▸ **The data**
※ ※ ※

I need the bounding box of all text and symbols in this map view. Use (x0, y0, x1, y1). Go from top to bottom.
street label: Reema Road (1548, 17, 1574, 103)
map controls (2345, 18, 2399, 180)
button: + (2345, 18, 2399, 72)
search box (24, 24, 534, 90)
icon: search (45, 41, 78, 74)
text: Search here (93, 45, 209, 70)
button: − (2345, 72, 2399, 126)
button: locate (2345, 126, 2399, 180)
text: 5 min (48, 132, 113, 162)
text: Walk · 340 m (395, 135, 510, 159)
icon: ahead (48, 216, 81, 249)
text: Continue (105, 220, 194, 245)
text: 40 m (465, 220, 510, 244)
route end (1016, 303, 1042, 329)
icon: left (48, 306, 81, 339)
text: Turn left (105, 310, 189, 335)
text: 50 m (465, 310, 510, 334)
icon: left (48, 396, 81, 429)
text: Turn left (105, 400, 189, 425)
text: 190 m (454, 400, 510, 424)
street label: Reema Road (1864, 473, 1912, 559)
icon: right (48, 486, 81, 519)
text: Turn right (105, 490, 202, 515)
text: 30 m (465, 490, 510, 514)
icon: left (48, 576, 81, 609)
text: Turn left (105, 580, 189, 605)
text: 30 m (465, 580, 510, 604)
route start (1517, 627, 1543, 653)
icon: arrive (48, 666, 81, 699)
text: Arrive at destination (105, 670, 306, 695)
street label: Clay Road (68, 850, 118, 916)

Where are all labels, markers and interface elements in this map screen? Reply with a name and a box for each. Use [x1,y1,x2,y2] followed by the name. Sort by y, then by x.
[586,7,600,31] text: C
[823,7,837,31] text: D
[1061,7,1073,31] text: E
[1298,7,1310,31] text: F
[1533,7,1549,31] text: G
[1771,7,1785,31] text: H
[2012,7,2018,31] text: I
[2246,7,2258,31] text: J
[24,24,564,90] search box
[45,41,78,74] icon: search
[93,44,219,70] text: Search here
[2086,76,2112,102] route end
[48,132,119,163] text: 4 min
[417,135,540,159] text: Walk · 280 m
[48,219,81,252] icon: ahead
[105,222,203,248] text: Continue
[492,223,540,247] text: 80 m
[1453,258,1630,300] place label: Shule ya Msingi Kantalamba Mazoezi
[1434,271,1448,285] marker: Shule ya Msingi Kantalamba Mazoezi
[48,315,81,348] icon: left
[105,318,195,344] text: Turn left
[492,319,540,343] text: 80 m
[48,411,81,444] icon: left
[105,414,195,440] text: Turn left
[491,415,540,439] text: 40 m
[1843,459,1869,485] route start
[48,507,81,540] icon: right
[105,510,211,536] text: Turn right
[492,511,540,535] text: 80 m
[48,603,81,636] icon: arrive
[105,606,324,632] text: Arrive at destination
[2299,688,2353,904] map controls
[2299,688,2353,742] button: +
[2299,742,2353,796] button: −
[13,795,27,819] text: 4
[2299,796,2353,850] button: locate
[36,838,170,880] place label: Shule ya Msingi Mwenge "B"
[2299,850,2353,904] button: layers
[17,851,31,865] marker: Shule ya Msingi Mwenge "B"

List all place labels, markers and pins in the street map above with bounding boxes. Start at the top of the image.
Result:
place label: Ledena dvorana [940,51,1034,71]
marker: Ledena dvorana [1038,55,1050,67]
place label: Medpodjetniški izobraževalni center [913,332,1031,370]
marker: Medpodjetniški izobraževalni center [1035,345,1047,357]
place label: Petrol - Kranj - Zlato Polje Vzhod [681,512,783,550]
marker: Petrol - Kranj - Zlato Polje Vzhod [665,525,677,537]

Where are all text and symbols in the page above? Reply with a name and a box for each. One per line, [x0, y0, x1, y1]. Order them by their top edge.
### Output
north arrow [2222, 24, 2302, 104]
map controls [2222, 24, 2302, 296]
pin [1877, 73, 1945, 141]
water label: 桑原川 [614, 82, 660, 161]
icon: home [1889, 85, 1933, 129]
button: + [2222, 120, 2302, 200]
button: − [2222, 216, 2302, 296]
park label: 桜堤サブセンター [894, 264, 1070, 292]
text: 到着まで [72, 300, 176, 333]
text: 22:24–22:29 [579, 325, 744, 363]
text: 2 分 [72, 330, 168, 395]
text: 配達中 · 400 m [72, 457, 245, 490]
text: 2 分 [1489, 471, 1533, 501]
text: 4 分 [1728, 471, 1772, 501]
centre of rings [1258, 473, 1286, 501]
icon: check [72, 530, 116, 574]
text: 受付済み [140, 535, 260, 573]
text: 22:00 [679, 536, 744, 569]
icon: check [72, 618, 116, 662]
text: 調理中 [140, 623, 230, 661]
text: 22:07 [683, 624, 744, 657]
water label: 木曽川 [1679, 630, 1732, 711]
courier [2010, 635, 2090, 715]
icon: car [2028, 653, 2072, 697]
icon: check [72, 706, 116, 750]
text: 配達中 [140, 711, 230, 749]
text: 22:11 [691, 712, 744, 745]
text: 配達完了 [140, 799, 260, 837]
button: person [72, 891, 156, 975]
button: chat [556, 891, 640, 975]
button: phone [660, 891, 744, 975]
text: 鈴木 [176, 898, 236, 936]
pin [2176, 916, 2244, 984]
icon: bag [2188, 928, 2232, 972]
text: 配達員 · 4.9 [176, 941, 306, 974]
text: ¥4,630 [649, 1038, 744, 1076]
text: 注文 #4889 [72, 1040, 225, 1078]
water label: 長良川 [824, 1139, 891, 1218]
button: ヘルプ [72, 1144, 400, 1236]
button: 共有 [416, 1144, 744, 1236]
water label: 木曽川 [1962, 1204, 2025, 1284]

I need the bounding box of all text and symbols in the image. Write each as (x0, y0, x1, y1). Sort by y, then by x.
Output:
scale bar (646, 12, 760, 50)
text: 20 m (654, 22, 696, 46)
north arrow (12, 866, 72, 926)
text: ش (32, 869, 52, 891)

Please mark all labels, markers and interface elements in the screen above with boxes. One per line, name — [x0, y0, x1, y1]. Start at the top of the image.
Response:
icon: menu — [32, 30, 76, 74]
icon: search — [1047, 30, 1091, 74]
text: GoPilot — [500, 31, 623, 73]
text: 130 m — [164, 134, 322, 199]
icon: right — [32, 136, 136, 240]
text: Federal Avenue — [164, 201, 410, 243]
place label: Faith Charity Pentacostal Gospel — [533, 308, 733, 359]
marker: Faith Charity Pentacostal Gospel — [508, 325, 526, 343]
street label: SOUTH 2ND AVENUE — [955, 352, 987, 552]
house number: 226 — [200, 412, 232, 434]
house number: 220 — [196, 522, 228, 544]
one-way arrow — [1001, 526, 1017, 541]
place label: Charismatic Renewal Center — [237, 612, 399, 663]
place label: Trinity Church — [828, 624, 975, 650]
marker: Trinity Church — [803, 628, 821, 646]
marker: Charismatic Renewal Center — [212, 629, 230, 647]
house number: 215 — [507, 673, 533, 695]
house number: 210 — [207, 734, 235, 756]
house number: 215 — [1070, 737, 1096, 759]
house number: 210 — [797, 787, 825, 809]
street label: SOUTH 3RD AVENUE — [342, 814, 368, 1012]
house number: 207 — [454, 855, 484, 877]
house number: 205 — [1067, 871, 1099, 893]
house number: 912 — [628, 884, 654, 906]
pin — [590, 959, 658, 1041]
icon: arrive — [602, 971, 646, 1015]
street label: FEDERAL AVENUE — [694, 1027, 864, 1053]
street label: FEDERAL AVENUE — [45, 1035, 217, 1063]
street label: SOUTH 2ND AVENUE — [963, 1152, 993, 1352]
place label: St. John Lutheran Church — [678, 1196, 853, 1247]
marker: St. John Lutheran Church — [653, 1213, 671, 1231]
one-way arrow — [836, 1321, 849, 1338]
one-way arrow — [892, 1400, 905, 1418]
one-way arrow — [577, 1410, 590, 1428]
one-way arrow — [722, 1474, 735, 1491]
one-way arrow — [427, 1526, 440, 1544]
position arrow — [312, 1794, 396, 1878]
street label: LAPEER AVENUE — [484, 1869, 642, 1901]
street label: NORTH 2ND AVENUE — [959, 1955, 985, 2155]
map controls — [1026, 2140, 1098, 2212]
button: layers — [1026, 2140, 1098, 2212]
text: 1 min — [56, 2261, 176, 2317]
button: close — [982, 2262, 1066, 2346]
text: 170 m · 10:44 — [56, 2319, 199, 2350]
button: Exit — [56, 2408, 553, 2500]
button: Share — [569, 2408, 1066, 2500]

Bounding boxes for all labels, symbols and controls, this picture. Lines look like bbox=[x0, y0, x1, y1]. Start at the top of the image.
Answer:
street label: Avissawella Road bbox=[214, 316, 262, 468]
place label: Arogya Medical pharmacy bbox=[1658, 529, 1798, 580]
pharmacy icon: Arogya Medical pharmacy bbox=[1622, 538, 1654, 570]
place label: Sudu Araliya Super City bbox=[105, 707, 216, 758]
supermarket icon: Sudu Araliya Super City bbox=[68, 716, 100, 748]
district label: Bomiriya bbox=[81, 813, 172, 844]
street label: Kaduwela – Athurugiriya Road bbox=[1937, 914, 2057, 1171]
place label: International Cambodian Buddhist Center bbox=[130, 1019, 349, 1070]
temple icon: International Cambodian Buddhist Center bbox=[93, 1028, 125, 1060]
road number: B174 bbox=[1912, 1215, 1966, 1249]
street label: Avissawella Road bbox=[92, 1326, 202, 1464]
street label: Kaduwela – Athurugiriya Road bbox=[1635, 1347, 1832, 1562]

※ ※ ※

For this exercise, please output exactly the lines above starting at the line with "Where are all labels, markers" and ending at the line with "Where are all text", ends included.

Where are all labels, markers and interface elements in this map screen? Reply with a name and a box for each. Use [x1,y1,x2,y2] followed by the name. Sort by y, then by x.
[586,7,600,31] text: C
[823,7,837,31] text: D
[1061,7,1073,31] text: E
[1298,7,1310,31] text: F
[1533,7,1549,31] text: G
[1771,7,1785,31] text: H
[2012,7,2018,31] text: I
[2246,7,2258,31] text: J
[24,24,564,90] search box
[45,41,78,74] icon: search
[93,44,219,70] text: Search here
[2086,76,2112,102] route end
[48,132,119,163] text: 4 min
[417,135,540,159] text: Walk · 280 m
[48,219,81,252] icon: ahead
[105,222,203,248] text: Continue
[492,223,540,247] text: 80 m
[1453,258,1630,300] place label: Shule ya Msingi Kantalamba Mazoezi
[1434,271,1448,285] marker: Shule ya Msingi Kantalamba Mazoezi
[48,315,81,348] icon: left
[105,318,195,344] text: Turn left
[492,319,540,343] text: 80 m
[48,411,81,444] icon: left
[105,414,195,440] text: Turn left
[491,415,540,439] text: 40 m
[1843,459,1869,485] route start
[48,507,81,540] icon: right
[105,510,211,536] text: Turn right
[492,511,540,535] text: 80 m
[48,603,81,636] icon: arrive
[105,606,324,632] text: Arrive at destination
[2299,688,2353,904] map controls
[2299,688,2353,742] button: +
[2299,742,2353,796] button: −
[13,795,27,819] text: 4
[2299,796,2353,850] button: locate
[36,838,170,880] place label: Shule ya Msingi Mwenge "B"
[2299,850,2353,904] button: layers
[17,851,31,865] marker: Shule ya Msingi Mwenge "B"

List all place labels, markers and pins in the street map above with bounding boxes. Start at the top of the image.
Result:
place label: Ledena dvorana [940,51,1034,71]
marker: Ledena dvorana [1038,55,1050,67]
place label: Medpodjetniški izobraževalni center [913,332,1031,370]
marker: Medpodjetniški izobraževalni center [1035,345,1047,357]
place label: Petrol - Kranj - Zlato Polje Vzhod [681,512,783,550]
marker: Petrol - Kranj - Zlato Polje Vzhod [665,525,677,537]

Where are all text and symbols in the page above? Reply with a name and a box for each. One per line, [x0, y0, x1, y1]. Order them by their top edge.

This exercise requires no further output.